I was in my late teens when I first went to Israel. It had become a popular pastime for young Jews to volunteer for work on Israeli kibbutzim. I had become friendly in Oxford with the niece of one of my father’s patients, a girl called Naomi Assenheim, born in Israel of Romanian parents. She was staying further up the Banbury Road with her uncle during her holidays. She lived in the Galil (Galilee), on a moshav (a less rigorous socialist construct than a kibbutz). She completely believed in the system. The accepted version of the kibbutz was that it was a rural settlement, peopled largely by Russian immigrants, who worked hard on the land. Children were separated from parents and brought up by other members of the community. It was pure socialism in action, an experiment in communal living. I wish the system had continued: the kibbutzniks were idealistic, decent people. They didn’t hate Arabs, and perhaps Israel would have developed differently if their energies had fuelled the land.

Naomi suggested that I go to a kibbutz in the Negev desert called Urim, so I did. I was frightened of flying, so I went by boat. I was quite a larky girl, on my own on an intrepid adventure, and I loved the experience of sailing, but my cabin was down in the bowels of the ship and very noisy and smelly. All the officers looked handsome in their white naval uniforms and one of them noticed me: travelling solo, with big breasts. He came over to me as I was sitting on the deck, reading. ‘Do you like this perfume?’ he asked, and showed me an enormous bottle of scent. He sprayed a bit on my wrist. ‘It’s lovely,’ I said. He smiled, ‘It’s yours.’ I demurred but he made me take it. He insisted I spray it liberally all over myself. It was jolly nice.

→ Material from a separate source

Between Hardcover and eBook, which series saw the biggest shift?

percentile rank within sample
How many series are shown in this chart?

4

Then he said, ‘We have a cabin up on the top deck looking to the sea, with its own porthole. Would you like this cabin?’ ‘Oh, is it available?’ I asked. He said, ‘Sure, I’m an officer. I can arrange it.’

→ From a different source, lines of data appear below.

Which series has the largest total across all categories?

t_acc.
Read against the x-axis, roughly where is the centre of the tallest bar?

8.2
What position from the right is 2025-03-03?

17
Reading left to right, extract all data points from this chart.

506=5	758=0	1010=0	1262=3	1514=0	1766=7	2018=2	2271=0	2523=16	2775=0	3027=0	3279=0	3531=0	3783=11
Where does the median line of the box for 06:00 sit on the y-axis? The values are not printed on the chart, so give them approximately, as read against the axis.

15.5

‘Oh, how lovely of him!’ I thought.

I asked an orderly to schlep all my luggage up several decks and all that day I flounced about the cabin, enjoying its facilities, luxuriating in my good luck.

After supper in the first-class dining room, I went to bed. At about two o’clock in the morning, I woke with a start. The officer had let himself into the cabin. ‘What are you doing?’ I cried. ‘Oh, darling, you didn’t think I’d send you to this cabin and you would be all alone.?’ he crooned. ‘But I thought that you were giving it to me…’ I stammered. ‘Sure, it’s yours, but we share it, yes?’ he said, sliding into bed alongside me. I said, ‘No, no, I don’t want that… that wasn’t… I didn’t think that’s what you wanted.’ He said, ‘What do you mean? I’m giving you a beautiful first-class cabin, and you think it’s just like that?’ ‘Well, yes. I did,’ I said, firmly. Less pleasantly, he said, ‘No. If you want the cabin, I have to share it with you.’

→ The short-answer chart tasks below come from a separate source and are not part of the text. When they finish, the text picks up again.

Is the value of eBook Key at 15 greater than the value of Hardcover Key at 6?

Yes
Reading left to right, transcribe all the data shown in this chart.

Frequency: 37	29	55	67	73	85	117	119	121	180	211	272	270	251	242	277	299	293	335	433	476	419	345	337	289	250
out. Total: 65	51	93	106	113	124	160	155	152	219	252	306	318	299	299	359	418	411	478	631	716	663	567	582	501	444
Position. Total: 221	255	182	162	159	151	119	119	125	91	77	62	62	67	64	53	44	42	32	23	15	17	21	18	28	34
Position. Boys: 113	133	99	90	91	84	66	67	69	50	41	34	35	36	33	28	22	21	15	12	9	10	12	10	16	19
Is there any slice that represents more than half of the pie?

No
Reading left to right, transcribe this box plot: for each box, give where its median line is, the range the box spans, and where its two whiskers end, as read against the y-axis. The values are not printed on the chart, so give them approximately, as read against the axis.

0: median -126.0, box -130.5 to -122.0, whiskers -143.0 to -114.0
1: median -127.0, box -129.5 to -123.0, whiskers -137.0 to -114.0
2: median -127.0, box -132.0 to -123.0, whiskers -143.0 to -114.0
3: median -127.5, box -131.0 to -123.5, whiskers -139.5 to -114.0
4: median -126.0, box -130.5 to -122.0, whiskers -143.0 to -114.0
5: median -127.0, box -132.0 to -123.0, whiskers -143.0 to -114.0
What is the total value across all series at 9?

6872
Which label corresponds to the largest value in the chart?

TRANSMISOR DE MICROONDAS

I got out of the bed, repacked all my things and returned to my lowly cabin in the middle of the night. I didn’t feel scared; I didn’t think he was going to rape me; I knew all I had to do was start screaming and there would be people right next door — he would have got into trouble. I was seventeen: it had never occurred to me that there would be a price to pay! How naive of me: I felt angry and embarrassed at my stupidity; I told nobody, I just thought ‘What a fucking creep.’ After that, I avoided him, and he avoided me, and that was that. I was in steerage for the rest of the voyage.

The boat docked at Haifa. The arrivals hall was chaotic, packed and boiling. The heat hit you, as if you’d walked into a wall — it almost knocked you over. I looked up at the notice over the entrance arch: ‘If you will it, it is no dream’ — a quotation from Theodor Herzl, the founder of political Zionism. That’s what he said about the state of Israel in 1880; it was eventually realised in 1948. It took a long time for Zionism to achieve this result.

I was excited to be in Israel, eager to discover what escapades lay in store for me at my kibbutz, and eagerly boarded the train for the Negev. When I got there, they said, ‘Welcome. So, you are going to wash and dry the dishes for five hundred people.’ That was my job. I thought, ‘Fuck that!’ I hadn’t travelled across the world to be doing dishes for my whole stay; I wanted a job in the open air. I told them that, and I was transferred to the fields, picking oranges.

It was invigorating but hard work. I was intoxicated by the energy of the kibbutz, at finding myself surrounded by fascinating, tall and handsome young people. They are an extraordinarily good-looking nation. I loved to see the girls in their army uniforms — they were gorgeous. It was a place where new things were happening, where the sea was being transformed into drinking water and used to irrigate the land. The desert was blooming.